The simplest wound to leave a flap is a ’V’ – shaped laceration. The apex of the ’V’ is likely to necrose, so try to replace it without stitching, and warn the patient that healing may be delayed. If a stitch does seem necessary, use the apical stitch in Fig. 54-8.
With larger flaps, you can do three things: (1) You can replace a flap. (2) You can excise and discard it. (3) You can excise it and use it to make a graft. When you treat a wound with a flap you have two decisions to make. Firstly, should you keep the flap? Secondly, what should you do with the fat under it?
Replace a flap if: (1) Its edges bleed. (2) It becomes pale when you press its base and pink again when you let it go. (3) Its base is wider than its length. And, (4) the wound under it is clean. Otherwise, excise it. If you decide to keep it, hold it in place with adhesive strapping rather than sutures.

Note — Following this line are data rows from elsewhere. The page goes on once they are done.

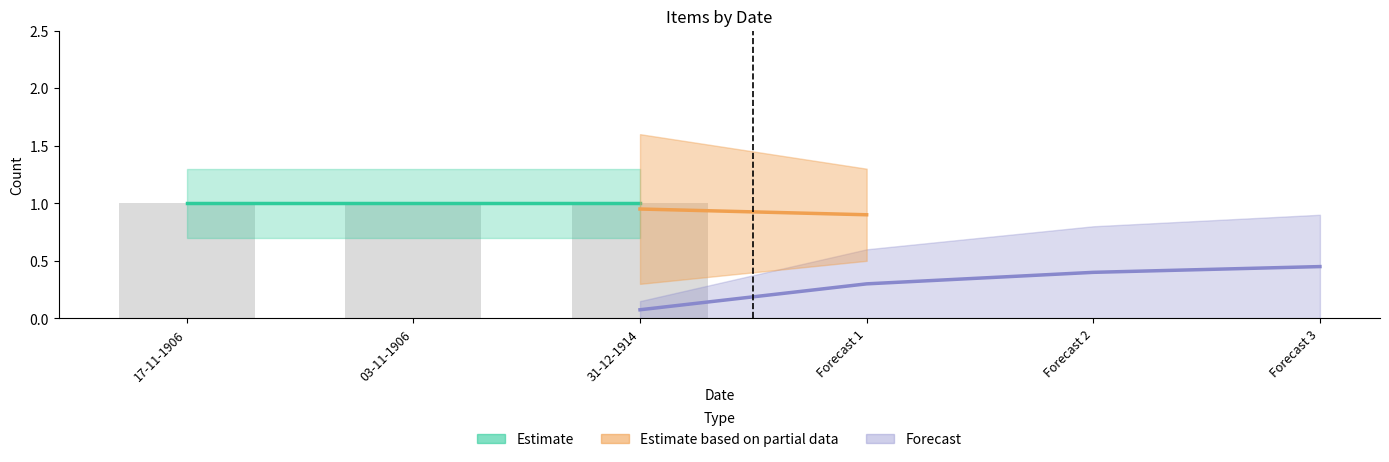

Rank the categories by public value from highest to lowest.

17-11-1906, 03-11-1906, 31-12-1914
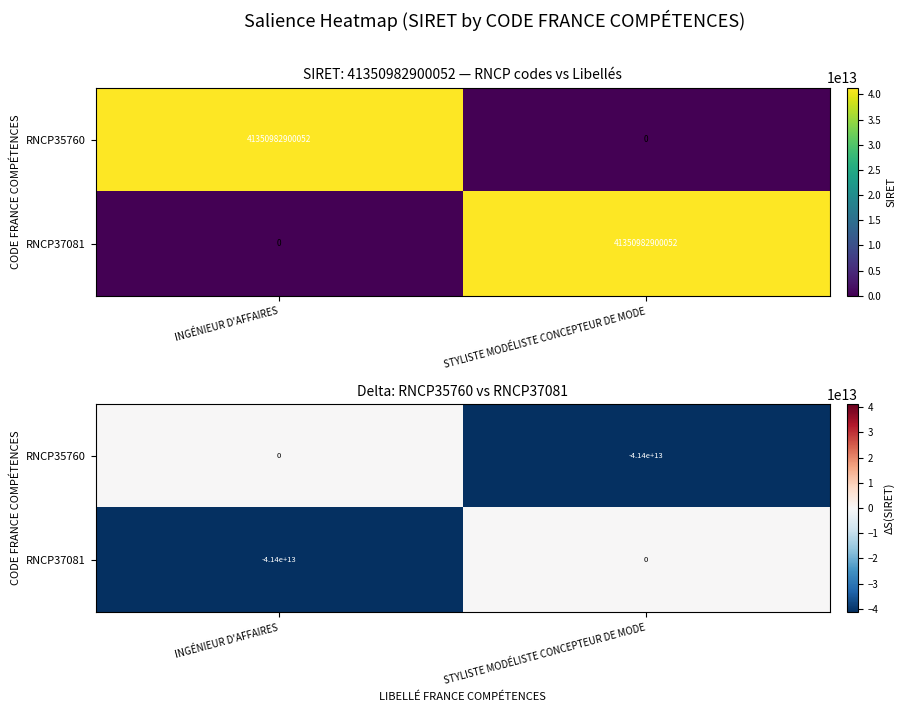

Which has a higher value, INGÉNIEUR D'AFFAIRES or STYLISTE MODÉLISTE CONCEPTEUR DE MODE?

INGÉNIEUR D'AFFAIRES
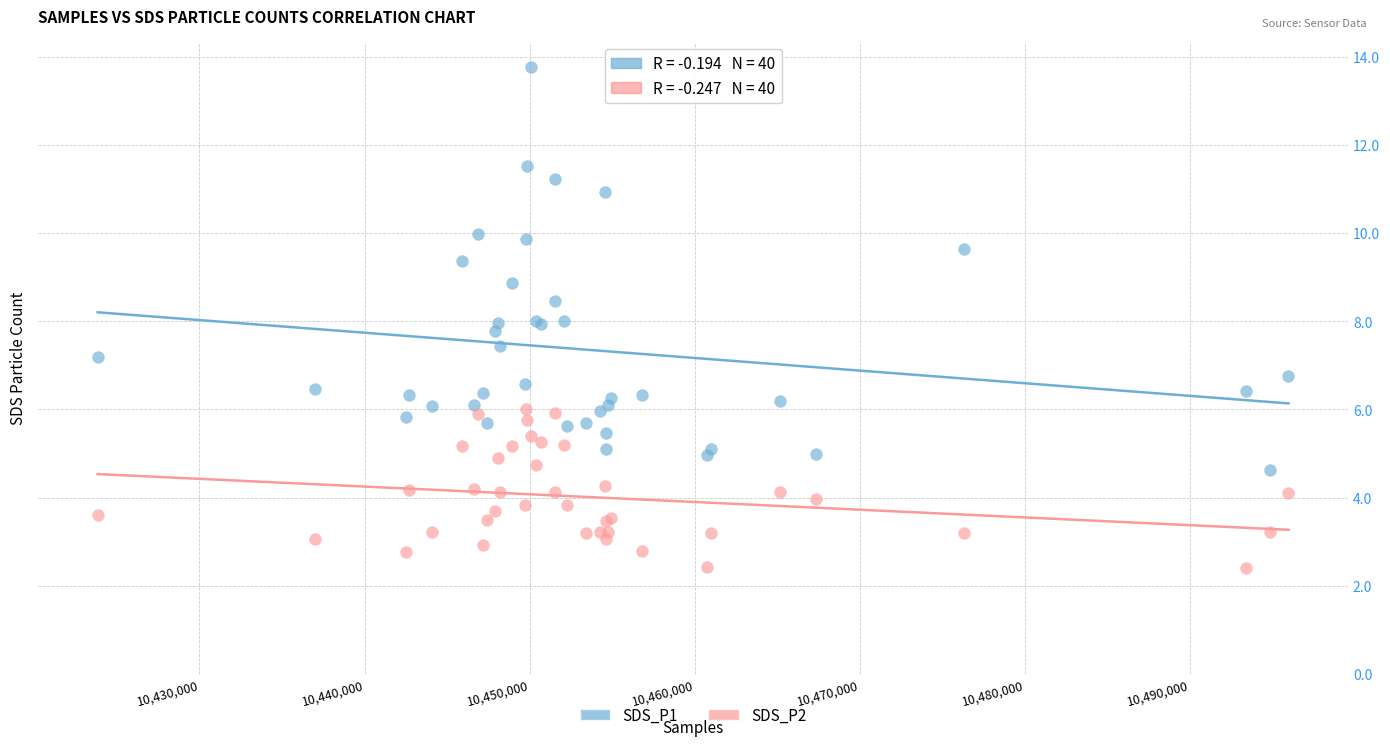

Which series contains the lowest Y value?

SDS_P2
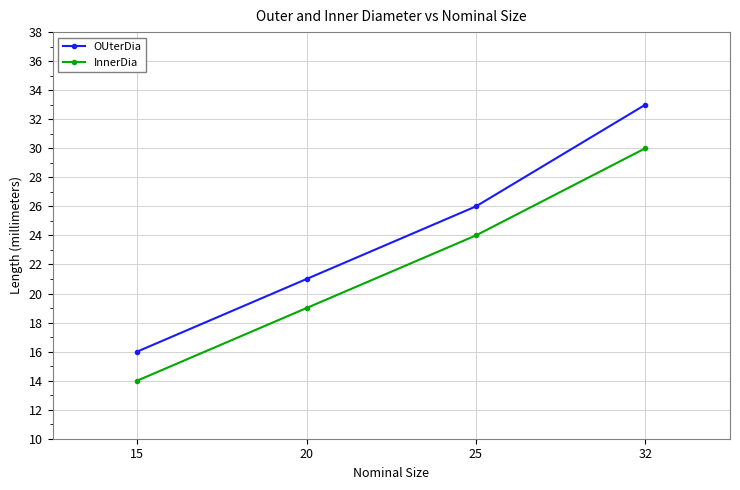

True or false: InnerDia and OUterDia intersect in this chart.

False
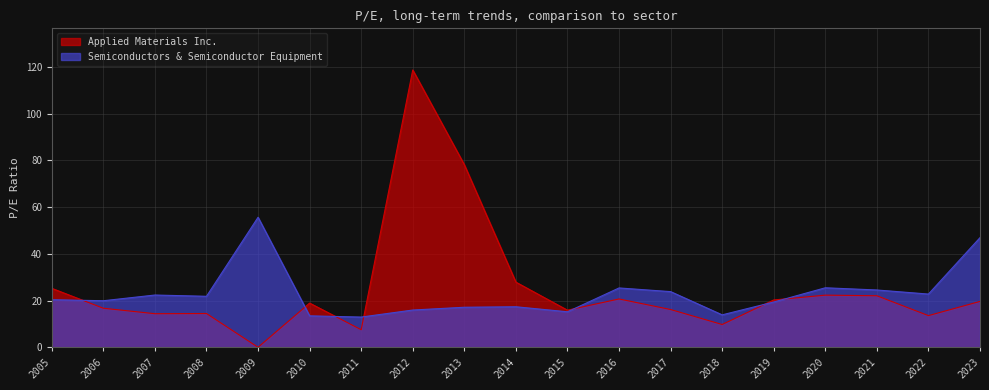

Reading left to right, transcribe all the data shown in this chart.

Applied Materials Inc.: 25.2	16.7	14.4	14.4	0.0	18.9	7.5	118.7	78.1	27.9	15.9	20.7	16.2	9.8	20.2	22.3	22.1	13.6	19.6
Semiconductors & Semiconductor Equipment: 20.4	19.9	22.4	21.8	55.6	13.4	12.9	15.9	17.1	17.3	15.2	25.4	23.8	13.9	19.4	25.5	24.5	22.8	46.9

Fat impedes the diffusion of nutrients from the surface of a wound to the overlying skin of a flap. So trim off any obvious lumps of fat from under a flap as in Fig. 54-9. If a flap is very thick, trim it so that it has a thinner margin and a thicker base which preserves its blood vessels. Make sure that: (1) the patient does not lie on it, and (2) it is uppermost, if it is very thick, so that gravity keeps it in place.